The young warrior knew the only safe way to insure the chill was to sever the head or sever an internal organ. With a rebel yell that rang through the air, she exerted all the power of her young muscles, the tendons standing out on her knife arm as she held the stickie back by the shoulder with her free hand.

The mutie’s spinal column was made of bone as pliable and soft as the rest of its neck and throat, and with one mighty heave the knife scored through it, severing the nervous system and taking its head off— if not cleanly, at least completely.

With a whoop, Tammy flashed the blade toward the next attacker, stickie blood showering off the end, while the corpse of her first chill slid harmlessly to the ground.

All around, there were similar scenes. Doc hacked and slashed with the swordstick, eschewing its usual function as a rapier-like blade in order to inflict the maximum damage. Unlike the pangas and machetes used by those around him, Doc’s blade was of the finest tempered Toledo steel, and hadn’t been manufactured to hack and slash. Rather, it was a weapon of accuracy.

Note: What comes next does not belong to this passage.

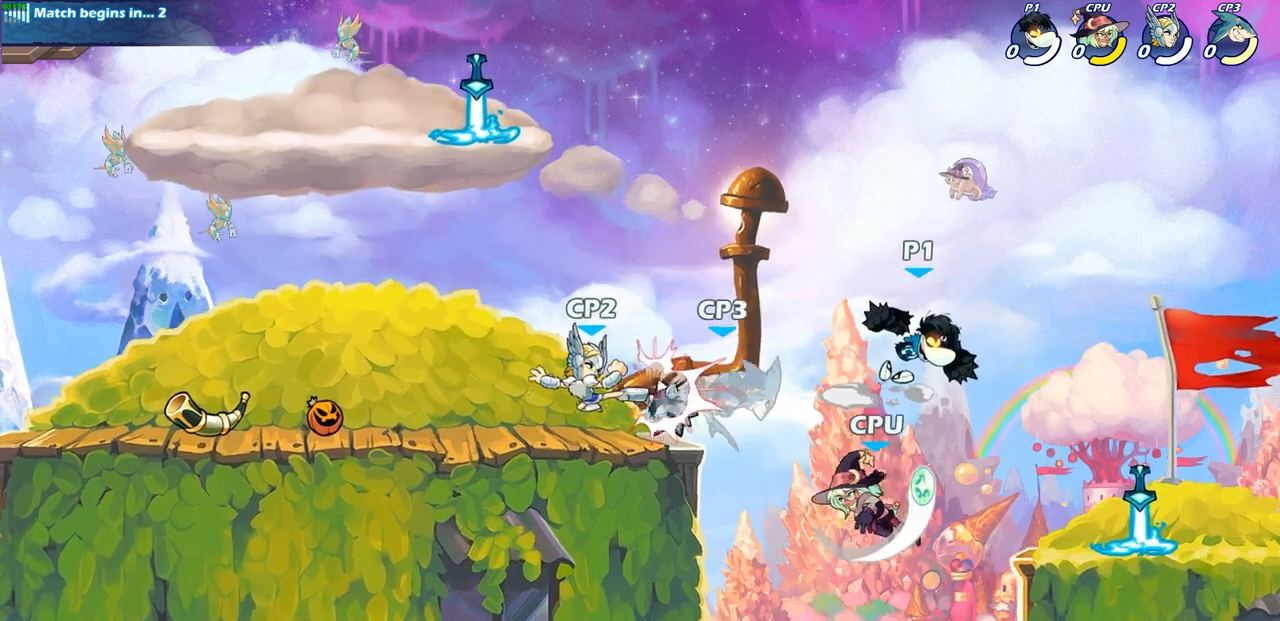
{"buttons": [], "left_stick": "left", "right_stick": "center", "events": [[250, "left_stick", "left"], [300, "left_stick", "down-left"], [450, "left_stick", "left"]]}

But not here. A simple wound that would disable or cause enough blood loss to kill a normal human being or stickie wouldn’t be effective on these genetically altered muties. So Doc had to forego his instincts and use the blade in a bludgeoning manner quite unlike that for which it had been designed.

And he was doing pretty well. His eyes glazed over as the blood of his enemies splashed on him, his white hair flying in the momentum of his movement, the tails of his frock coat whirling behind him. In reality he was in the Deathlands, with altered muties falling before him. But in the mind ravaged by time trawling and torture, unbalanced by the unimaginable experience of having existed across a period of three centuries, Doc was fighting battles that would take place after he should have died, and yet had taken place years before he was alive. The stickies in front of his eyes became Native Americans falling before the U.S. cavalry, became British soldiers falling beneath the pioneers, became the Vietcong falling beneath the Green Berets, became the Japanese falling beneath the U.S. Marine in the second of the three world wars, became Saxons falling before Vikings in the faraway lands that had birthed his ancestors, became the first Bronze and Iron Age tribes falling beneath each other’s blows in the quest for better land, in the quest for survival.

In the ravages of his mind, Doc became all men, in all history, fighting for survival. There was no here and now anymore, only the instant where one man faced another knowing that it was kill or be killed.